The single most important task is to measure the components that you have in your engine rather than those described for the spring catalogs. Once you have entered these numbers into the calculator, you can determine if the spring is within an acceptable range based off your engine’s specification. For example, is the clearance adequate for your engine’s target rpm?
Does the dynamic screen indicate that the spring will be able to control the mass of the valvetrain at engine running speeds? Will adding a shim to the spring help one component but hurt another component of the valvetrain?
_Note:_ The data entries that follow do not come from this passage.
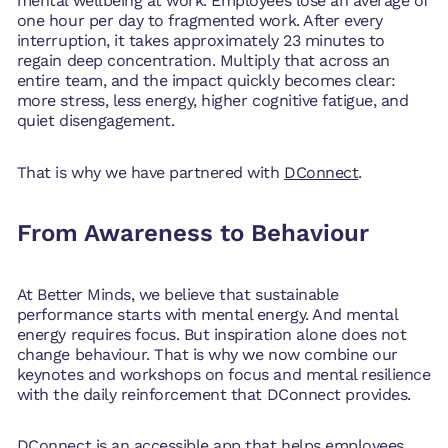
mental wellbeing at work. Employees lose an average of
one hour per day to fragmented work. After every
interruption, it takes approximately 23 minutes to
regain deep concentration. Multiply that across an
entire team, and the impact quickly becomes clear:
more stress, less energy, higher cognitive fatigue, and
quiet disengagement.
That is why we have partnered with
DConnect
.
From Awareness to Behaviour
At Better Minds, we believe that sustainable
performance starts with mental energy. And mental
energy requires focus. But inspiration alone does not
change behaviour. That is why we now combine our
keynotes and workshops on focus and mental resilience
with the daily reinforcement that DConnect provides.
DConnect is an accessible app that helps employees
These type of questions will not have answers that are universal for every engine and valvetrain; however, they are the types of questions that a spring calculator will help to answer.
Beyond understanding the spring rates, clearances, and the valvetrain components, the calculator can assist in answering other important questions. For instance, will the spring work at 5500 rpm but not at 7500 rpm? Springs can have different rate according to the rpm at which the engine will be running.
Additionally, will the spring require any changes to the other components of the valvetrain? These are the types of questions that a spring calculator is designed to answer prior to firing up the engine. Thus, the calculator will help to ensure reliability in your engine and avoid the need for constant engine attention.